# PCP Offer



## Paul_H007 (Mar 27, 2016)

Hey everyone,

Need some advice. I have agreed a deal with local dealer for 2016 Audi TT but I am questioning how much discount I have received and how much I can push for.

I am trading in my BMW 1 Series M Sport (with 1500 negative equity) which dealer will pay for to get me into their PCP deal. Brand new 1.8 petrol Audi TT Coupe, Urbis white, comfort pack, led interior pack, privacy pack,cruise control, hill assist, auto dimming mirror and electric wing mirrors, heated front seat, discounted GardX, asset protection.

I have offered 1k deposit and Audi offering 5k (current offer) for PCP finance, monthly fee is 414.

Is this a good offer or not?

Advice is appreciated.

Paul


----------



## moro anis (May 27, 2010)

Are you happy with it? Can you afford it? The choice is yours.


----------



## Paul_H007 (Mar 27, 2016)

Happy with it as it is S-line, and price is spot on but every little helps. IF people have similar offers for quarter end or can i get a bit more out of the deal


----------



## jc74 (Jul 6, 2014)

Paul_H007 said:


> Hey everyone,
> 
> Need some advice. I have agreed a deal with local dealer for 2016 Audi TT but I am questioning how much discount I have received and how much I can push for.
> 
> ...


Hard to say, since you don't mention the RRP of the car as specced, how many months you are paying or the final payment figure at the end of end of the term.

For example,
dealer pays neg equity: £1500
deposit contribution £5000
you pay deposit £1000
48 months x £414
Sum at end £15000

'Discount' = £6500
Total Paid after discount = £35872

Then that would be a pretty bad deal.

The only meaningful way to compare finance offers in my mind is the find the cash equivalent (pre-finance) price you are paying for the car. With the interest for everyone being 6.8% APR, the rest of it is just a massaging of the monthly payment, number of months and the final payment at the end.

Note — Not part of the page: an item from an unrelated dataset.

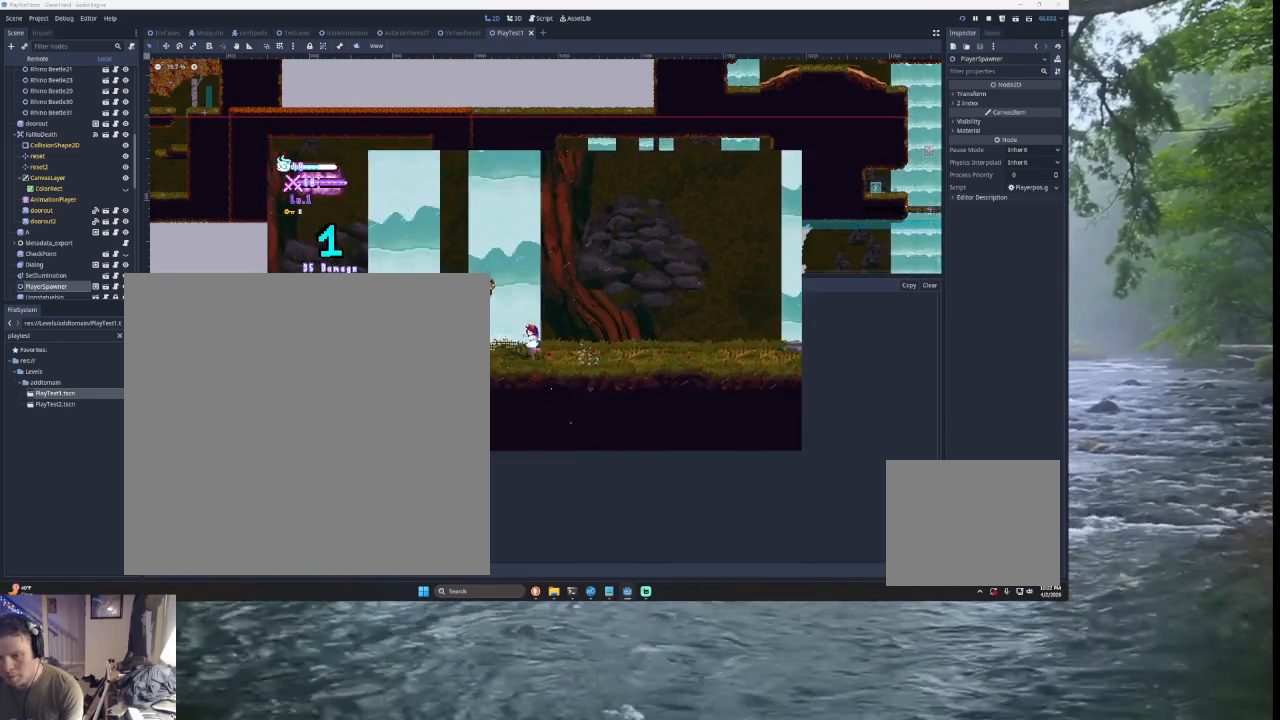
{"buttons": [], "left_stick": "right", "right_stick": "center", "events": []}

For example in my case, I agreed a cash equivalent price for the car (just over 20% off). I then intend throw in 50% deposit, run over 24 months and a final payment of £2000 at the end. I will have a high monthly figure compared to everyone else, however I will lose less after the 2 year period if I sold the car - Compared to someone else who bought exactly the same car but with a lower monthly payment and a higher final payment.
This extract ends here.